How many gears do we really need?
United Auto Workers assemblyman Don Potter works on the transmission line at Ford's Van Dyke Transmission Plant in Sterling Heights, Mich., Thursday, Aug. 2, 2012. (AP Photo/Carlos Osorio)
Published Tuesday, October 9, 2012 12:17PM EDT
Last Updated Tuesday, October 9, 2012 12:19PM EDT
General Motors and Ford are ready to join up to develop new 8, 9 and 10 speed automatic transmissions for their cars and light trucks. Working on it jointly will save them loads of dough but how many gears do we really need?
Well, more than we have now if manufacturers are going to meet stringent new federal fuel economy regulations set for 2017.
Back in my university days I got my first 10 speed bike – in fact I still have it. I thought it was a tech marvel back then; but no road bike has 10 speeds anymore and they haven’t for 20 years. Now they’re all 20 speeds and/or 30 speeds. It looks like the same thing is happening with cars.
Automatic trannies with more gears (and more sophisticated electronic controls) are necessary for improving fuel economy. Automakers are downsizing engines and putting in smaller turbocharged versions in order to burn less fuel. These little mills operate at higher speeds to produce maximum output and they need a tranny with more gears to keep the engine running in the sweet spot. On average, an 8 speed automatic can deliver about ten per cent better fuel economy than even a 6 speed ‘box.
Just like with bicycles, the change in car transmissions has come quickly. In the 1950’s the ubiquitous G.M. Powerglide was a 2 speed automatic. Manual transmissions of the day were three speeds with the shifter on the steering column (Three on the Tree). In the 1960s, G.M. stepped up to the 3 speed HydroMatic while little economy cars like the Volkswagen Beetle were considered sporty with a 4 speed manual (Four on the Floor).
Some automatics went to 5 and 6 speeds in the 1990’s with a jump to 7 and 8 speeds for high end stuff in the early 2000’s. Packing more gears into a transmission housing in a big car isn’t difficult. But the problem occurs in compacts and sub-compacts.
First of all, there isn’t much space available under the hood. Secondly, small cars with front wheel drive have the engines and transmissions running across the car, transverse rather than lengthwise – East/West not North/South. The short width between the front wheels determines how wide the trannies can be and that limits the number of gears that can fit inside.
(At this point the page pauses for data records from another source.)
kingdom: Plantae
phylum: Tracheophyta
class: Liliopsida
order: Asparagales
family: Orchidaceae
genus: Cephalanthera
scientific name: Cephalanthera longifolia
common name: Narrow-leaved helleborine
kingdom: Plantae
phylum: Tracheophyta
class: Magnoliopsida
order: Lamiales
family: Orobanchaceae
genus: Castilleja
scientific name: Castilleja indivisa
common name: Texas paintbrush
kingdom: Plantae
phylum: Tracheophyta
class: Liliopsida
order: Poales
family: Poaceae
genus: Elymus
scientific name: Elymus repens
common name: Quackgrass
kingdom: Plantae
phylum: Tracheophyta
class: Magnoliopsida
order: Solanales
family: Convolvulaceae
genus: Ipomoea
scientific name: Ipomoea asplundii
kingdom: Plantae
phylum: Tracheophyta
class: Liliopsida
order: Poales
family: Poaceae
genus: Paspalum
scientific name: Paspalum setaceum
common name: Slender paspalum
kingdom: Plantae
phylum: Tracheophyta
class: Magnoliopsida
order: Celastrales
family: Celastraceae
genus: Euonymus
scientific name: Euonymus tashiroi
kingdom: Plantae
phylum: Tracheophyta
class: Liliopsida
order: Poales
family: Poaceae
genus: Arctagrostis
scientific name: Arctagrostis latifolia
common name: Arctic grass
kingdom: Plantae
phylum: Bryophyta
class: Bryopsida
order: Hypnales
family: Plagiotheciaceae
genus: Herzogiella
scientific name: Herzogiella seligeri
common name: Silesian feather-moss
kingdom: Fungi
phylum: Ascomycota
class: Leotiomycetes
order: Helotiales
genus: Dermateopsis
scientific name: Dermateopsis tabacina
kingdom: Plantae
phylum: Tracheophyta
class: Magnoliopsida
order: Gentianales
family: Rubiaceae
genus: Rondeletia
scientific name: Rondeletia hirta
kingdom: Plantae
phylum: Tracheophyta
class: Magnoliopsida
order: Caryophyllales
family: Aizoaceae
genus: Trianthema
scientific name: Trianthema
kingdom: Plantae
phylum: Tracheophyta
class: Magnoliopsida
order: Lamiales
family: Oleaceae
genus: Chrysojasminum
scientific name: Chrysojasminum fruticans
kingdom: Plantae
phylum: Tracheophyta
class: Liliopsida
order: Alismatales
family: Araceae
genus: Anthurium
For example, there’s not enough room in subcompacts like the Ford Fiesta and Chevrolet Sonic to jam in a 7 or 8 speed transmission. As a result, they don’t achieve fuel economy as good as the larger Ford Focus and Chevy Cruze which have room for a bigger transmission with more gears. That’s why the smaller the car, the more likely it is to have a CVT - a continuously variable transmission.
A compact CVT with its pulleys and belts produces an infinite number of gear ratios. Some people don’t find them much fun to drive but that’s the way a small, inexpensive car closes the fuel economy gap with larger, more expensive cars with their fancy 6 or 8 speed trannies.
Adding more gears is a way to have both good acceleration and quiet highway cruising with decent fuel economy. More gears, more miles is the rule; it’s not just for “bragging rights.” However the more gears you add, the more mechanical complexity and cost to build it. Plus there’s the annoyance of excessive gear changing if you have too many ratios and the tranny shifts up and down all the time. That’s why they build in sophisticated electronic control systems to keep the number of gear changes at a reasonable level.
So whether you want them or not, they’re coming. Some luxury cars have 7 or 8 speeds now; almost everything will have 10 speeds soon. GM and Ford are about to get busy on it; Hyundai is working on it now. These new trannies will eventually make your current car as obsolete as my 10 speed bike.